For the first hour and 45 minutes of season six, I got exactly what I was waiting for: House truly as a patient and his team acting surprisingly similar to a headless chicken. Then, the show returned to the same formulaic style it has held for five years.

Some people might try to argue, "Well the team has changed!" True, but the team really has only evolved back into the same cast it had from seasons one to three. House, Foreman, Cameron and Chase; we've dealt with this group for years now.
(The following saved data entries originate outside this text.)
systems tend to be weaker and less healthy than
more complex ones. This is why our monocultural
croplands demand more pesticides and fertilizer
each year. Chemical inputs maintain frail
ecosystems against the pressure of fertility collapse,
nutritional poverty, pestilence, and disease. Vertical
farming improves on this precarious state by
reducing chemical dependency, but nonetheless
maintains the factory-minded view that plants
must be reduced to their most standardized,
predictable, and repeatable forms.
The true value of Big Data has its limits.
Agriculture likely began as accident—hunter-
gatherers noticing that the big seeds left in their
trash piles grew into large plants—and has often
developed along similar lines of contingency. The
I am not arguing that "House" is a bad show, merely that the new season is the biggest letdown of the year. They've driven their episode plot formula into the ground and somehow dodged a change that would have brought about some new vigor. As we get deeper into the season, it seems certain to return to what it has always been. Every episode, with a few exceptions, has been more or less the same thing.

The scene opens on average people, doing the one thing that defines their personality for the episode. Nine times out of 10, this is something that House has a complete and utter hatred for. Everything is going fine until inevitably, they go unconscious. Who's the only doctor capable of finding an answer? House.

The team meets in the diagnostics department to discuss the patient. They shoot out possible causes while House watches. It doesn't matter what they say, he already has his own diagnosis. He tells them to run a test. Insert racially or culturally insensitive remark about one of the team members here.

They test. Everything is working out fine until the patient convulses, goes into shock or starts bleeding out of some random orifice. The failed diagnosis is matched with a new symptom.